Lieutenant General Chris Bogdan, who runs the $391 billion F-35 program, told lawmakers the military is taking three separate steps to reduce the risk that pilots who weigh 105 to 135 lbs (48 to 61 kg) could injure or snap their necks while ejecting.

"It has my full attention," he told the House Armed Services Committee's subcommittee on tactical air and land forces. Bogdan said the nine other countries buying the airplane were also concerned about the ejection seat issue.

The fixes include adding a switch to slow the ejection mechanism for lighter pilots, a redesign to reduce the weight of the pilot's helmet, and a change to the parachute itself.

U.S. military authorities on Aug. 27 restricted pilots weighing less than 136 lbs (62 kg) from flying the jets until it resolves issues with the seats made by UK-based Martin Baker Aircraft Corp.

This is the latest problem to beset the F-35 program, which is years behind schedule and well over initial cost estimates, but officials said the program is making solid progress and most other technical issues have been resolved.

Only one pilot of 215 pilots trained to fly the jets was affected by the restriction, and he has been transferred to the F-22 fighter jet program, according to a U.S. official.

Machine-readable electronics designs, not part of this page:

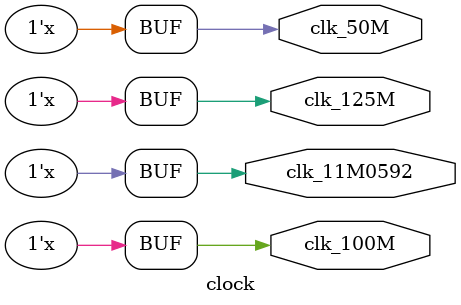
<source format=v>
`timescale 1ps / 1ps

module clock(
    output reg clk_50M,
    output reg clk_11M0592,
    output reg clk_125M,
    output reg clk_100M
);

    initial begin
        clk_50M = 0;
        clk_11M0592 = 0;
        clk_125M = 0;
        clk_100M = 0;
    end

    always #(90422/2) clk_11M0592 = ~clk_11M0592;
    always #(20000/2) clk_50M = ~clk_50M;
    always #(8000/2) clk_125M = ~clk_125M;
    always #(10000/2) clk_100M = ~clk_100M;
endmodule

</source>
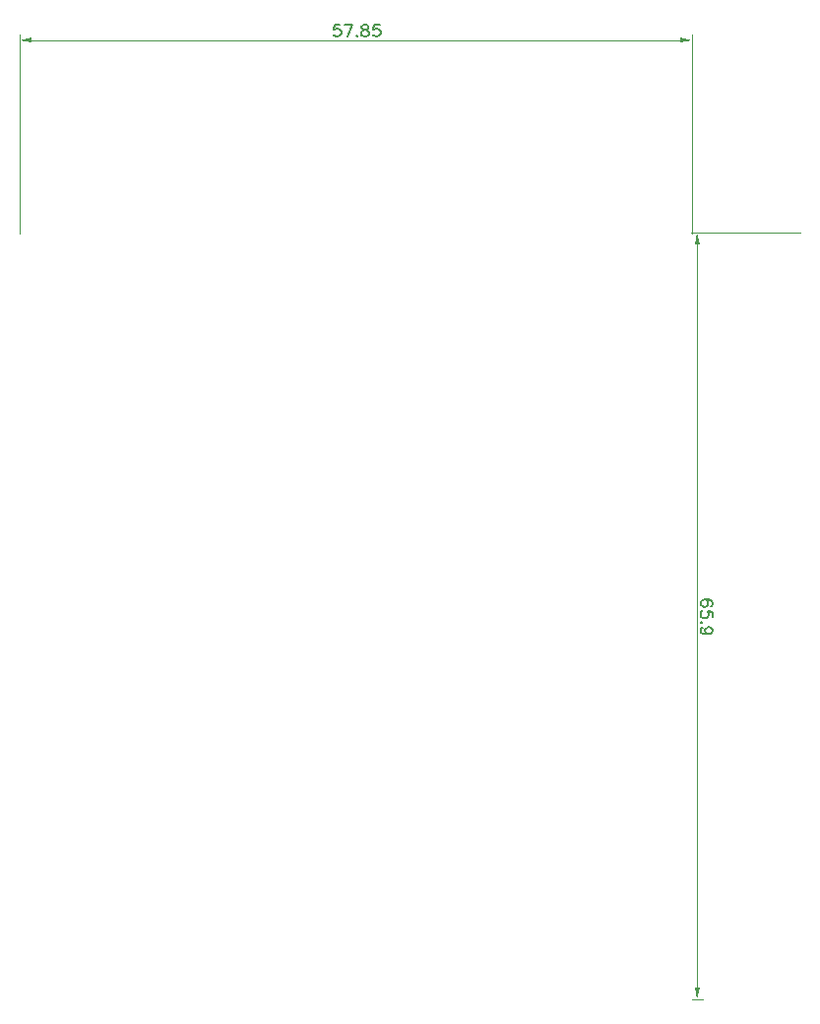
<source format=gbr>
%TF.GenerationSoftware,Novarm,DipTrace,3.3.1.3*%
%TF.CreationDate,2020-02-21T13:35:15+01:00*%
%FSLAX35Y35*%
%MOMM*%
%TF.FileFunction,Drawing,Top*%
%TF.Part,Single*%
%ADD13C,0.035*%
%ADD77C,0.15686*%
G75*
G01*
%LPD*%
X999998Y7575331D2*
D13*
Y9290665D1*
X6784831Y7575331D2*
Y9290665D1*
X3892415Y9240665D2*
X1099998D1*
G36*
X999998D2*
X1099998Y9260665D1*
Y9220665D1*
X999998Y9240665D1*
G37*
X3892415D2*
D13*
X6684831D1*
G36*
X6784831D2*
X6684831Y9220665D1*
Y9260665D1*
X6784831Y9240665D1*
G37*
Y999998D2*
D13*
X6876165D1*
X7715165Y7589665D2*
X6776165D1*
X6826165Y4294831D2*
Y1099998D1*
G36*
Y999998D2*
X6806165Y1099998D1*
X6846165D1*
X6826165Y999998D1*
G37*
Y4294831D2*
D13*
Y7489665D1*
G36*
Y7589665D2*
X6846165Y7489665D1*
X6806165D1*
X6826165Y7589665D1*
G37*
X3754854Y9373655D2*
D77*
X3706337D1*
X3701508Y9329968D1*
X3706337Y9334797D1*
X3720937Y9339738D1*
X3735425D1*
X3750025Y9334797D1*
X3759796Y9325138D1*
X3764625Y9310538D1*
Y9300880D1*
X3759796Y9286280D1*
X3750025Y9276509D1*
X3735425Y9271680D1*
X3720937D1*
X3706337Y9276509D1*
X3701508Y9281451D1*
X3696567Y9291109D1*
X3815427Y9271680D2*
X3864056Y9373655D1*
X3795998D1*
X3900258Y9281451D2*
X3895429Y9276509D1*
X3900258Y9271680D1*
X3905199Y9276509D1*
X3900258Y9281451D1*
X3960830Y9373655D2*
X3946343Y9368826D1*
X3941401Y9359168D1*
Y9349397D1*
X3946343Y9339738D1*
X3956001Y9334797D1*
X3975430Y9329968D1*
X3990030Y9325138D1*
X3999689Y9315368D1*
X4004518Y9305709D1*
Y9291109D1*
X3999689Y9281451D1*
X3994860Y9276509D1*
X3980260Y9271680D1*
X3960830D1*
X3946343Y9276509D1*
X3941401Y9281451D1*
X3936572Y9291109D1*
Y9305709D1*
X3941401Y9315368D1*
X3951172Y9325138D1*
X3965660Y9329968D1*
X3985089Y9334797D1*
X3994860Y9339738D1*
X3999689Y9349397D1*
Y9359168D1*
X3994860Y9368826D1*
X3980260Y9373655D1*
X3960830D1*
X4094178D2*
X4045661D1*
X4040832Y9329968D1*
X4045661Y9334797D1*
X4060261Y9339738D1*
X4074749D1*
X4089349Y9334797D1*
X4099120Y9325138D1*
X4103949Y9310538D1*
Y9300880D1*
X4099120Y9286280D1*
X4089349Y9276509D1*
X4074749Y9271680D1*
X4060261D1*
X4045661Y9276509D1*
X4040832Y9281451D1*
X4035891Y9291109D1*
X6944668Y4377847D2*
X6954326Y4382676D1*
X6959155Y4397276D1*
Y4406935D1*
X6954326Y4421535D1*
X6939726Y4431305D1*
X6915468Y4436135D1*
X6891209D1*
X6871780Y4431305D1*
X6862009Y4421535D1*
X6857180Y4406935D1*
Y4402105D1*
X6862009Y4387618D1*
X6871780Y4377847D1*
X6886380Y4373018D1*
X6891209D1*
X6905809Y4377847D1*
X6915468Y4387618D1*
X6920297Y4402105D1*
Y4406935D1*
X6915468Y4421535D1*
X6905809Y4431305D1*
X6891209Y4436135D1*
X6959155Y4283358D2*
Y4331874D1*
X6915468Y4336704D1*
X6920297Y4331874D1*
X6925238Y4317274D1*
Y4302787D1*
X6920297Y4288187D1*
X6910638Y4278416D1*
X6896038Y4273587D1*
X6886380D1*
X6871780Y4278416D1*
X6862009Y4288187D1*
X6857180Y4302787D1*
Y4317274D1*
X6862009Y4331874D1*
X6866951Y4336704D1*
X6876609Y4341645D1*
X6866951Y4237385D2*
X6862009Y4242214D1*
X6857180Y4237385D1*
X6862009Y4232443D1*
X6866951Y4237385D1*
X6925238Y4137842D2*
X6910638Y4142783D1*
X6900868Y4152442D1*
X6896038Y4167042D1*
Y4171871D1*
X6900868Y4186471D1*
X6910638Y4196129D1*
X6925238Y4201071D1*
X6930068D1*
X6944668Y4196129D1*
X6954326Y4186471D1*
X6959155Y4171871D1*
Y4167042D1*
X6954326Y4152442D1*
X6944668Y4142783D1*
X6925238Y4137842D1*
X6900868D1*
X6876609Y4142783D1*
X6862009Y4152442D1*
X6857180Y4167042D1*
Y4176700D1*
X6862009Y4191300D1*
X6871780Y4196129D1*
M02*

</source>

The ban was put in place after tests discovered increased risk of neck injury to lightweight pilots during the catapult of the seat, the resulting wind blast, and the actual opening of the parachute, Bogdan told the committee.

Bogdan said lightweight pilots had a 1 in 50,000 chance of hurting their neck from an ejection, compared with pilots weighing 136 pounds (61.69 kg) to 165 pounds (74.84 kg), who had a risk of 1 in 200,000 of a neck injury.